I only told Mike, Mom and Sarah. The secret felt like a heavy weight on my shoulders. So, the last night there I sat outside and cried with my dear friends Ronita and Morgan. To understand this you should probably know I haven’t really had any friends, outside of family, for a very long time. A while ago I got burned, bad. I was hurt and wronged by christian women and I swore to have nothing to do with friends again. I put up walls and built barriers. I had acquaintances, people I talked to at church but no friends. Then God brought me Sarah and for a long time that was enough. Then he started pricking my heart, challenging me to open up and let people in. I did and it was uncomfortable and left me feeling exposed and vulnerable but in exchange I got a small group of incredible friends. So, I sat outside with them and was angry, sad, confused and frustrated all at once. They prayed with me, cried with me, were angry with me.
I went home and felt refreshed, ready to handle whatever was going to happen. My prayers were that this was stage 0 or melanoma in stu (just on the surface level) but the punch biopsy alone showed that wouldn’t be the case. My Mom took me in and I had a wide excision done. I went home sore and worried. The results came back Stage IIB at least. Mike and I were crushed. They needed to check my lymph nodes to see if it had spread and possibly stage III or IV. Plus they didn’t get clean margins and needed to go back into remove more tissue. I reached out to my family and ladies. They covered me in prayer, magical socks, and laughter.
The lymph node biopsy and re-excision were done. I was left sore, unable to sit or walk to well. Waiting for those results was the worst. Every time the phone would ring my heart would race. Finally, we found out that the lymph nodes were clean!! This is where we are now. We are making decisions about treatment options. Because this is a secondary primary site, stage IIB and a large site which caused difficulty getting clean margins, I am at high risk for a recurrence. So further treatments are necessary. We had hoped I would get into a clinical trial for melanoma vaccinations but my heart disqualified me. The options we are left with are much harsher and no one can give me a clear answer on what to do. Two of my doctors disagree on the path we should take and Mike and I are left here trying to figure out what is best.
During this uncertainty, I can tell you what I am thankful for. I’m thankful for God, friends, family and Mike.
- God. Man if you don’t know him, you are missing out. He isn’t some big guy up there waiting to come down on you. He cares. He loves you. He wants to walk with you. I am just learning, during these hard times, to press in. Sure I get angry and I don’t understand his plan right now but I just keep pressing in. There are many things in this life you will inevitably regret but following Jesus will never be one of them.
- Girls, you are the best. Sarah, Ronita, Meggan, Dani, Morgan, and T you guys are incredible. I can’t tell you how many times your texts or calls came at the perfect time. I can count on you for prayer, jokes to cheer me up, the perfect scripture or in a moment of despair group sock pictures :).

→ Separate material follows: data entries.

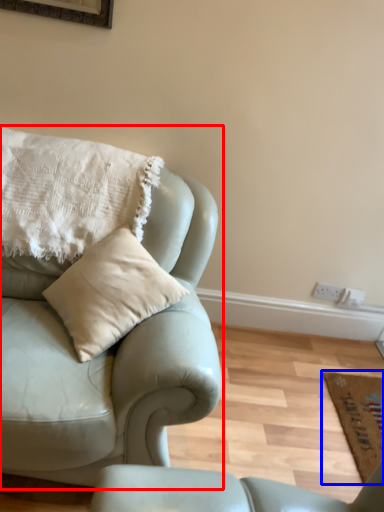
Question: Which object appears closest to the camera in this image, studio couch (highlighted by a red box) or mat (highlighted by a blue box)?

Choices:
 (A) studio couch
 (B) mat

Answer: (A)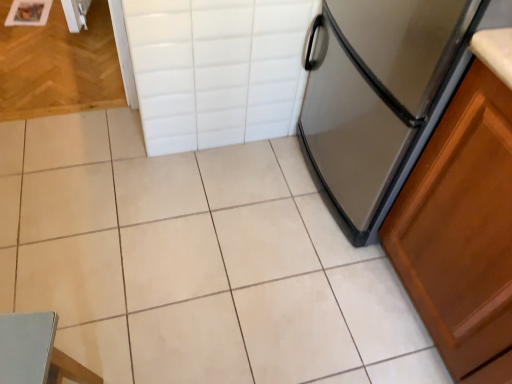
Locate an element on the screen. free area in between light blue fabric chair at lower left and white tile drawer at upper center is located at coordinates (173, 232).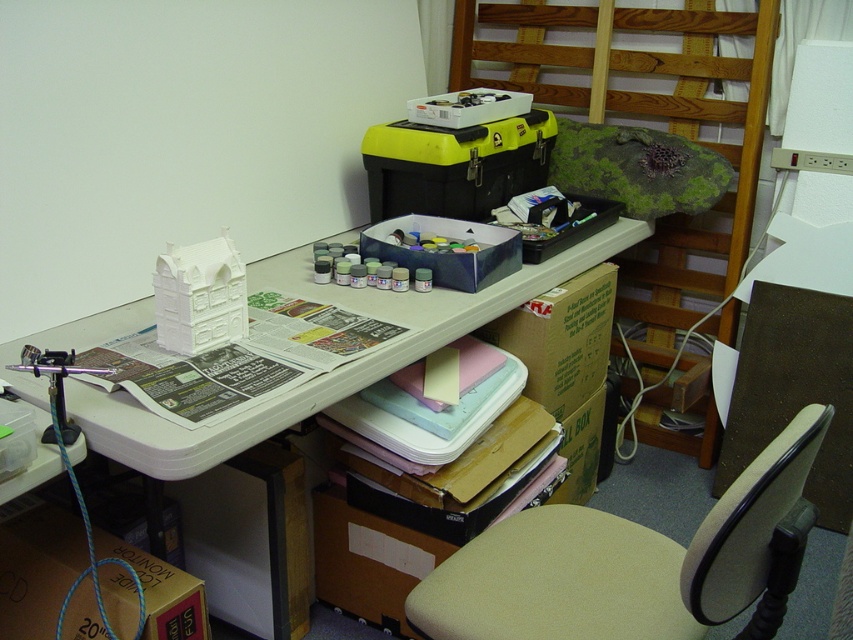
Is the position of beige fabric swivel chair at lower right less distant than that of white plastic desk at upper center?

Yes, beige fabric swivel chair at lower right is in front of white plastic desk at upper center.

Measure the distance between beige fabric swivel chair at lower right and white plastic desk at upper center.

beige fabric swivel chair at lower right is 24.31 inches away from white plastic desk at upper center.

The width and height of the screenshot is (853, 640). What do you see at coordinates (634, 563) in the screenshot? I see `beige fabric swivel chair at lower right` at bounding box center [634, 563].

This screenshot has width=853, height=640. I want to click on beige fabric swivel chair at lower right, so click(634, 563).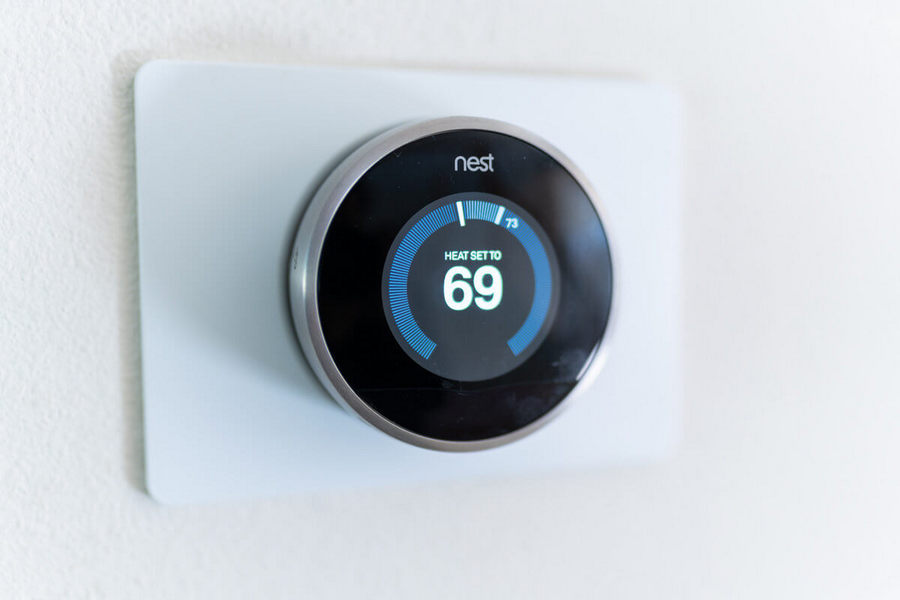
Find the location of a particular element. dirt on thermostat is located at coordinates (462, 416).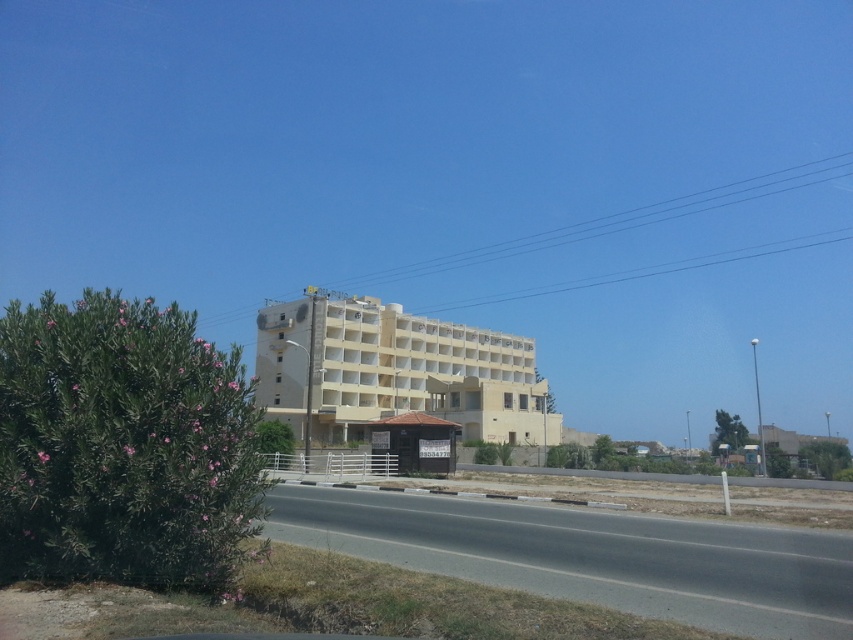
Is asphalt road at center wider than beige concrete building at center?

No, asphalt road at center is not wider than beige concrete building at center.

Can you confirm if asphalt road at center is smaller than beige concrete building at center?

Yes, asphalt road at center is smaller than beige concrete building at center.

Find the location of `asphalt road at center`. asphalt road at center is located at coordinates [593, 556].

Identify the location of asphalt road at center. The height and width of the screenshot is (640, 853). (593, 556).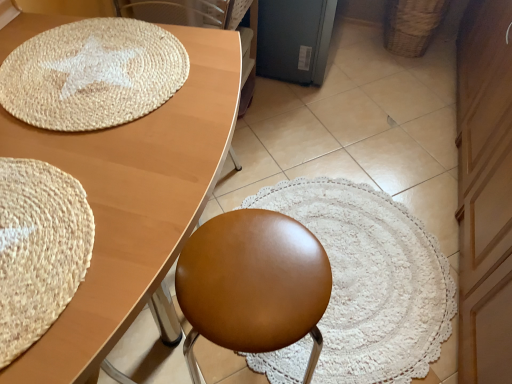
This screenshot has height=384, width=512. Identify the location of unoccupied region to the right of satin brown stool at center. (369, 316).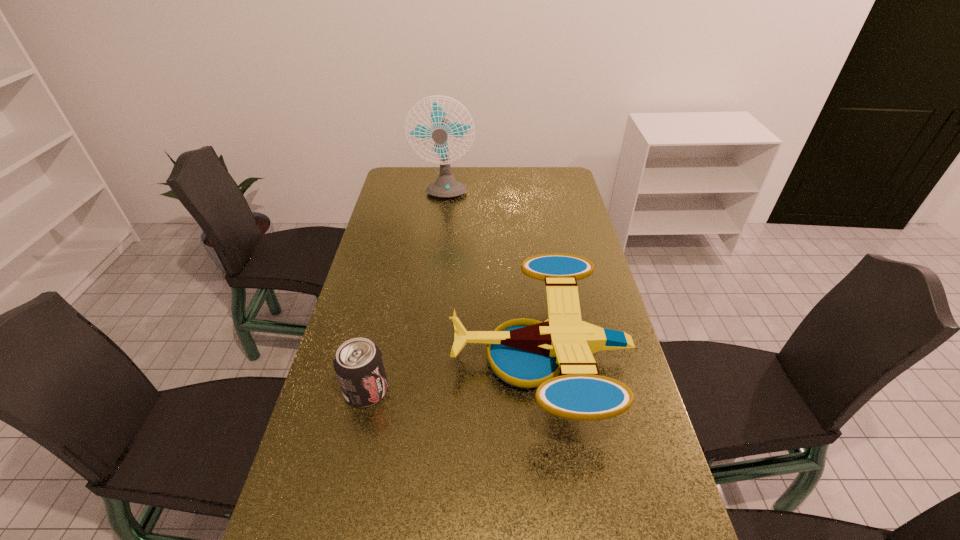
You are a GUI agent. You are given a task and a screenshot of the screen. Output one action in this format:
    pyautogui.click(x=<x>, y=<y>)
    Task: Click on the tallest object
    This screenshot has height=540, width=960.
    Given the screenshot: What is the action you would take?
    pyautogui.click(x=446, y=186)

This screenshot has width=960, height=540. I want to click on fan, so click(x=446, y=186).

Locate an element on the screen. This screenshot has width=960, height=540. drone is located at coordinates [526, 353].

Identify the location of soda can. (358, 363).

The width and height of the screenshot is (960, 540). I want to click on vacant position located on the front-facing side of the tallest object, so click(436, 268).

This screenshot has width=960, height=540. I want to click on vacant point located 0.140m at the cockpit of the drone, so click(401, 358).

This screenshot has height=540, width=960. I want to click on vacant region located 0.230m at the cockpit of the drone, so click(369, 358).

This screenshot has height=540, width=960. I want to click on vacant space positioned 0.120m at the cockpit of the drone, so click(x=409, y=358).

Locate an element on the screen. The image size is (960, 540). vacant space located 0.340m on the back of the soda can is located at coordinates (390, 288).

Identify the location of object located in the far edge section of the desktop. (446, 186).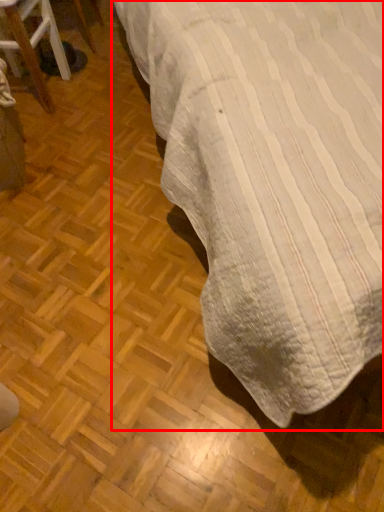
Question: From the image's perspective, considering the relative positions of table (annotated by the red box) and furniture in the image provided, where is table (annotated by the red box) located with respect to the staircase?

Choices:
 (A) below
 (B) above

Answer: (A)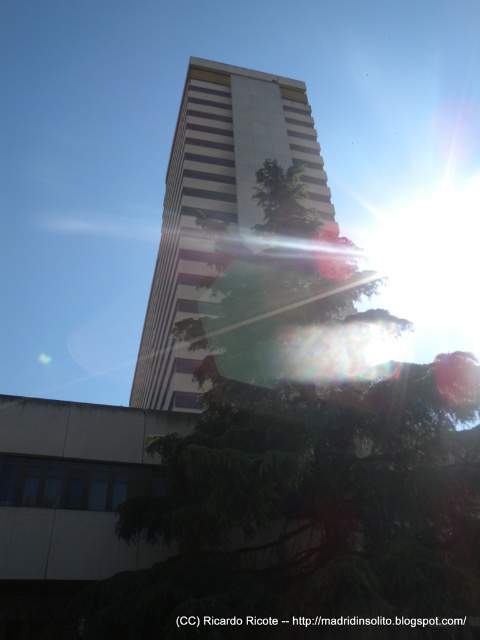
You are an architect designing a new park and want to place a bench between the green leafy tree at center and the white striped building at center. Based on their widths, which object should be closer to the bench to ensure there is enough space for people to walk comfortably?

The green leafy tree at center has a smaller width than the white striped building at center, so placing the bench closer to the green leafy tree at center would leave more space between the bench and the wider white striped building at center, allowing for comfortable walking space.

You are a drone operator who needs to fly a drone from the green leafy tree at center to the white striped building at center. What is the minimum distance the drone must travel to reach the building from the tree?

The minimum distance the drone must travel is 26.73 meters between the green leafy tree at center and the white striped building at center.

From the picture: You are standing in the park and see the green leafy tree at center and the white striped building at center. Which object is closer to the ground?

The green leafy tree at center is closer to the ground than the white striped building at center.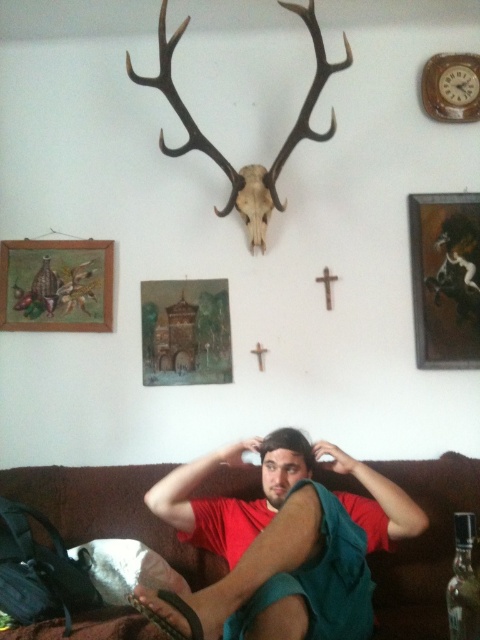
Is red matte shirt at center wider than wooden framed artwork at left?

Yes.

Does red matte shirt at center have a larger size compared to wooden framed artwork at left?

Correct, red matte shirt at center is larger in size than wooden framed artwork at left.

Who is more distant from viewer, (x=304, y=460) or (x=54, y=326)?

The point (x=54, y=326) is more distant.

I want to click on red matte shirt at center, so click(276, 516).

Does wooden framed artwork at left have a greater width compared to transparent plastic bottle at lower right?

Correct, the width of wooden framed artwork at left exceeds that of transparent plastic bottle at lower right.

Who is more distant from viewer, (67, 266) or (464, 614)?

Positioned behind is point (67, 266).

This screenshot has width=480, height=640. I want to click on wooden framed artwork at left, so click(56, 285).

Who is taller, red matte shirt at center or brown matte antler at upper center?

With more height is brown matte antler at upper center.

Describe the element at coordinates (276, 516) in the screenshot. This screenshot has height=640, width=480. I see `red matte shirt at center` at that location.

Where is `red matte shirt at center`? Image resolution: width=480 pixels, height=640 pixels. red matte shirt at center is located at coordinates (276, 516).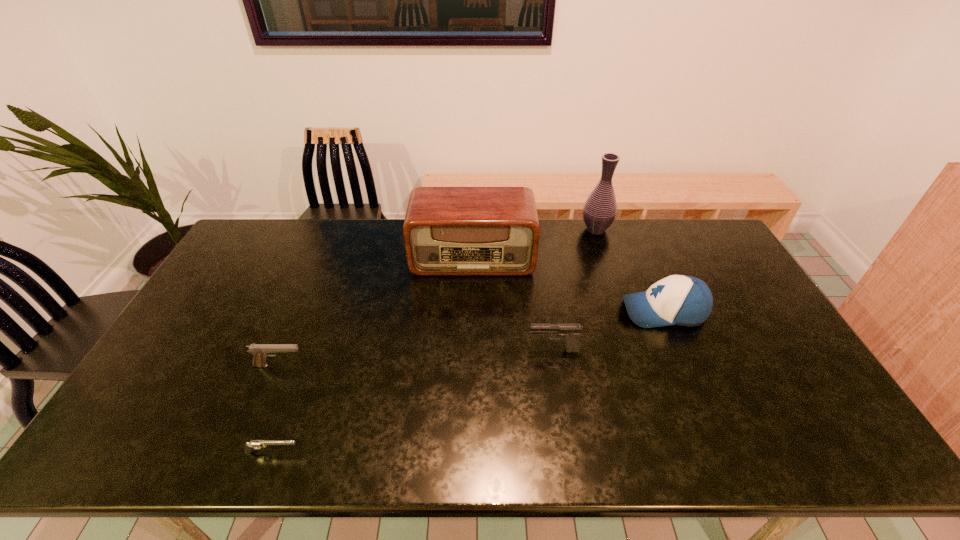
The width and height of the screenshot is (960, 540). Find the location of `the tallest object`. the tallest object is located at coordinates (600, 209).

Where is `the farthest object`? The height and width of the screenshot is (540, 960). the farthest object is located at coordinates (600, 209).

Find the location of `radio receiver`. radio receiver is located at coordinates (447, 230).

The width and height of the screenshot is (960, 540). Find the location of `the second tallest object`. the second tallest object is located at coordinates (447, 230).

Where is `the third tallest object`? The image size is (960, 540). the third tallest object is located at coordinates (682, 300).

Identify the location of the third farthest object. The width and height of the screenshot is (960, 540). [682, 300].

The width and height of the screenshot is (960, 540). What are the coordinates of `the farthest pistol` in the screenshot? It's located at (570, 332).

Locate an element on the screen. This screenshot has height=540, width=960. the third shortest object is located at coordinates (570, 332).

Image resolution: width=960 pixels, height=540 pixels. Find the location of `the second shortest object`. the second shortest object is located at coordinates 259,351.

I want to click on the second shortest pistol, so click(259, 351).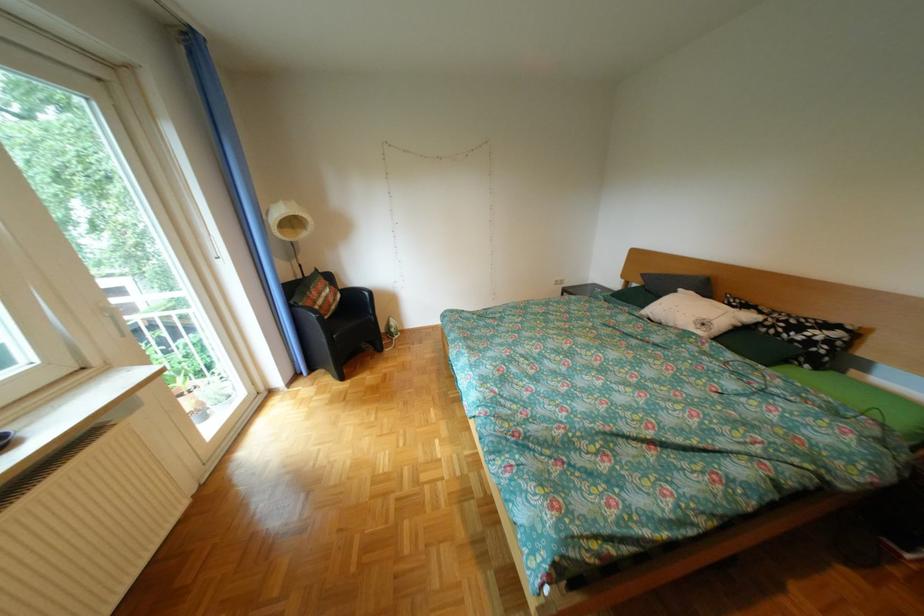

- Mom and Sarah you are the most dependable, loving and supportive family a girl could ask for. You are there for anything I need. You drop everything on seconds notice to help me. I’d be lost without you.
- Mike. If you know me at all, you know how I feel about this man. I shared earlier on this blog about our marriage. So, here I’ll just say that I am crazy, madly in love with you. You are a rock. For those of you know us, you know we’ve walked through more than our share of trials. I recently heard this song and I thought it perfectly described us, “we went dancing in the mine fields, we went sailing in the storms and it was harder than we dreamed but I believe that is what the promise is for.”